> **Your objective**: Where a line of the entries holds the string "lines", copy that line.

> **Data supplied**:
--------------------------------

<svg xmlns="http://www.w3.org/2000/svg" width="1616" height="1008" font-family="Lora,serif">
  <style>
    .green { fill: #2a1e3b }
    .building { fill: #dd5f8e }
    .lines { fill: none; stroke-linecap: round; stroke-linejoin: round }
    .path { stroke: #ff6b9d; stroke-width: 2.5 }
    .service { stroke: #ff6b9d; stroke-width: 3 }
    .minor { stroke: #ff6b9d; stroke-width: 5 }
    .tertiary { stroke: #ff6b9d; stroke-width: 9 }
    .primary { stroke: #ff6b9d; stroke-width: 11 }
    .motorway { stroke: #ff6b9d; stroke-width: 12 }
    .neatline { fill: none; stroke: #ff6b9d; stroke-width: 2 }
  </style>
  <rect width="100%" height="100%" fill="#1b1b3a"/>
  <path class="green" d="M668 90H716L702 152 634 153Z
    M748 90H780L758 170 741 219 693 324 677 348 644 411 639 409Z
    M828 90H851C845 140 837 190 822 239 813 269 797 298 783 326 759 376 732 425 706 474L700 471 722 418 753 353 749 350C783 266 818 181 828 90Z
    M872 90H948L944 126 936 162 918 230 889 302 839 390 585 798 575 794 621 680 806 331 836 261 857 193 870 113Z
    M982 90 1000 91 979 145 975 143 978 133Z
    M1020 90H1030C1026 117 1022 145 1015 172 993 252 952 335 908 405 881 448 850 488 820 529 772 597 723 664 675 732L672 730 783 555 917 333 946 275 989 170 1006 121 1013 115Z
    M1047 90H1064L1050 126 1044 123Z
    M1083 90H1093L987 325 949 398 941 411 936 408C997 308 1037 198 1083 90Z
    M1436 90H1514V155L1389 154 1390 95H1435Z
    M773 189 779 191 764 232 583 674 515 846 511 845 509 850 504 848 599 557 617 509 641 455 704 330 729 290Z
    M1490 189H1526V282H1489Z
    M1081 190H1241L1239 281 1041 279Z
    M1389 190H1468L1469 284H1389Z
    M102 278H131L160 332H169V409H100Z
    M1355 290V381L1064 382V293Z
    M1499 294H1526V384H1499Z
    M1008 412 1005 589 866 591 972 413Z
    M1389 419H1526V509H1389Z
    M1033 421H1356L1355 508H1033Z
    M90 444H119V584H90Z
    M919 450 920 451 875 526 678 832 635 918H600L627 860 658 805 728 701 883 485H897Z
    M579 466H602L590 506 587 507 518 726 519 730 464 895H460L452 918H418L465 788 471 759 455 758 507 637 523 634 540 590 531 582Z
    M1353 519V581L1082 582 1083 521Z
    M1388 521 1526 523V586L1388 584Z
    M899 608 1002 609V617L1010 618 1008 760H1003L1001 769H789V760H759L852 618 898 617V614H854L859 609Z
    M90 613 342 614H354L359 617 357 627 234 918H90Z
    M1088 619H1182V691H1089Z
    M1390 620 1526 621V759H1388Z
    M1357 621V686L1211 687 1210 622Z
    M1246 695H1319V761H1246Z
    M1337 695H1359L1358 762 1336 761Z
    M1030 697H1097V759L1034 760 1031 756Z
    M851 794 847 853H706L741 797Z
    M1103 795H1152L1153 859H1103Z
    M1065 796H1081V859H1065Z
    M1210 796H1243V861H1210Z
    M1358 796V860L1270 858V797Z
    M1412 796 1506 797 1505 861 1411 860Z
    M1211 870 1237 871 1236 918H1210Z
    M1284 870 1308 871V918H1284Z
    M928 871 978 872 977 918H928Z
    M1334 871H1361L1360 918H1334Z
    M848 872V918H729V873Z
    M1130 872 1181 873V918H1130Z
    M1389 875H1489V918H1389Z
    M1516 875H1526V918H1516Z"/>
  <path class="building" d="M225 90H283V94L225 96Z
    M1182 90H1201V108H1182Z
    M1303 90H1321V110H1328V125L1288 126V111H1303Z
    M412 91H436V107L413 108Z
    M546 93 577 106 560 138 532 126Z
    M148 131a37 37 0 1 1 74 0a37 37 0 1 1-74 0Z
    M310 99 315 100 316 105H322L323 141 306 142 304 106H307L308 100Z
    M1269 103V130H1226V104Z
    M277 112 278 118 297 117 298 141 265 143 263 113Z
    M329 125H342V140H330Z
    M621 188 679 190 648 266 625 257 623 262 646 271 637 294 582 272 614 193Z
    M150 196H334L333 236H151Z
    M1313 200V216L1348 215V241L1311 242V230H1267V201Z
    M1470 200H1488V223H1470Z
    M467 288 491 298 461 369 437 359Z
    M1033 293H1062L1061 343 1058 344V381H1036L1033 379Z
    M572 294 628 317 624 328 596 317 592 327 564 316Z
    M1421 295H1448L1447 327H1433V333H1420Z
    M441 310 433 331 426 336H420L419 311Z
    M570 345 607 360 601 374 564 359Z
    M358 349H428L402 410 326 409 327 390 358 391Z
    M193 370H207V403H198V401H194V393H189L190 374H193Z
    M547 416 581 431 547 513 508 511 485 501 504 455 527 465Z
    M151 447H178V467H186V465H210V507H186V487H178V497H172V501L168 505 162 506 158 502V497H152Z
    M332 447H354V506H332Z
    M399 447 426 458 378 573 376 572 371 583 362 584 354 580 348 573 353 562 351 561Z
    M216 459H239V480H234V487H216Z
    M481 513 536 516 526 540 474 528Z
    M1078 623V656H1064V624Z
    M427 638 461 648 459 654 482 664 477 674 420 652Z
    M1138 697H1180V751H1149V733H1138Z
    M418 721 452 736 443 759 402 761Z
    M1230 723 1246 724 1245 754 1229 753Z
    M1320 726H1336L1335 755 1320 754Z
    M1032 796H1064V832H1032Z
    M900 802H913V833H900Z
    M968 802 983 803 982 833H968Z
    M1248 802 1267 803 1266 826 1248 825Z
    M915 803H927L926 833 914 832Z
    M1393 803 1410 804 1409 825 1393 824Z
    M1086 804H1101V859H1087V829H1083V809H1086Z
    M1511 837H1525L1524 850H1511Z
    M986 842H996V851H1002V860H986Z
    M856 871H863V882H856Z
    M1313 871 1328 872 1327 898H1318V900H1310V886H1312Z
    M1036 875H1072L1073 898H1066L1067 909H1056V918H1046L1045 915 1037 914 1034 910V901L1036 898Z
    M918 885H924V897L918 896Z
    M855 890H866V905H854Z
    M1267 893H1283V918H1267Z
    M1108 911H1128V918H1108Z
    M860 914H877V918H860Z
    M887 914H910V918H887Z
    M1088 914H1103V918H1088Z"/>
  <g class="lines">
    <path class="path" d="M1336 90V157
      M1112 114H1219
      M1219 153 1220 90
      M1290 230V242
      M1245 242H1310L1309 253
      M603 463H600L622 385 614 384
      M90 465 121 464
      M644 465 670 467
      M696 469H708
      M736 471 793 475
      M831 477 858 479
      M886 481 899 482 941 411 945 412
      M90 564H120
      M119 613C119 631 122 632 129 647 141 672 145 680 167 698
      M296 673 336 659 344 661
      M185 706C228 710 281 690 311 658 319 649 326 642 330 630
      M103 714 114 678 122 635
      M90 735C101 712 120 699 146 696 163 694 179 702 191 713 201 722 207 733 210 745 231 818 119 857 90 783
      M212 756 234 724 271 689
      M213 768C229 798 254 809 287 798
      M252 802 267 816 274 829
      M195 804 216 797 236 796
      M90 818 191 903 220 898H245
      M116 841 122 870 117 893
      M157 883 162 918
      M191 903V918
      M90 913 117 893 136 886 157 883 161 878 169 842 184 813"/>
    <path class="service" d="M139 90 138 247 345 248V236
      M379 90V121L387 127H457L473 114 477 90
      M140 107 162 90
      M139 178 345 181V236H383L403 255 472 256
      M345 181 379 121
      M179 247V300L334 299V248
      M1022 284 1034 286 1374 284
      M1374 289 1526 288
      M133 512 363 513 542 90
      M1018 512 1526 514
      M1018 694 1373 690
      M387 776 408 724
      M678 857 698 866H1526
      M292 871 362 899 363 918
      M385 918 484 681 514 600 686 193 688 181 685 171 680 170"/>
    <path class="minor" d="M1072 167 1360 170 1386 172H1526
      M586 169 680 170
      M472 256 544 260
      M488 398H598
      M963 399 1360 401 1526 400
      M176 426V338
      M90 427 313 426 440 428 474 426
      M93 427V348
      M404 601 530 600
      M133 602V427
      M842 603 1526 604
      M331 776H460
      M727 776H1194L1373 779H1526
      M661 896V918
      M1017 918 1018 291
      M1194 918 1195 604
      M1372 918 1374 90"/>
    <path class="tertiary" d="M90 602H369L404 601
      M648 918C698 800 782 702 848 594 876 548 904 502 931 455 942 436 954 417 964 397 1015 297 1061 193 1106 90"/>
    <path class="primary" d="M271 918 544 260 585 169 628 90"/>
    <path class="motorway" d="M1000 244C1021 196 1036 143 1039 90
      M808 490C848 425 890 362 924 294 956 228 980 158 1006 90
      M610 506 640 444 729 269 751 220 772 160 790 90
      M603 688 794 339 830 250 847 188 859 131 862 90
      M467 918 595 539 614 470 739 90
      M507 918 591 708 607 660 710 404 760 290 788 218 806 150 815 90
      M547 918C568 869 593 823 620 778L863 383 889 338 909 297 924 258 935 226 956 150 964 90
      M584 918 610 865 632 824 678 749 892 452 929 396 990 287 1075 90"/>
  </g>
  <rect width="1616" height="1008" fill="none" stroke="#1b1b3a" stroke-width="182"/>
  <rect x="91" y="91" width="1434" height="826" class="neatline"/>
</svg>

--------------------------------

> **Result**:
    .lines { fill: none; stroke-linecap: round; stroke-linejoin: round }
  <g class="lines">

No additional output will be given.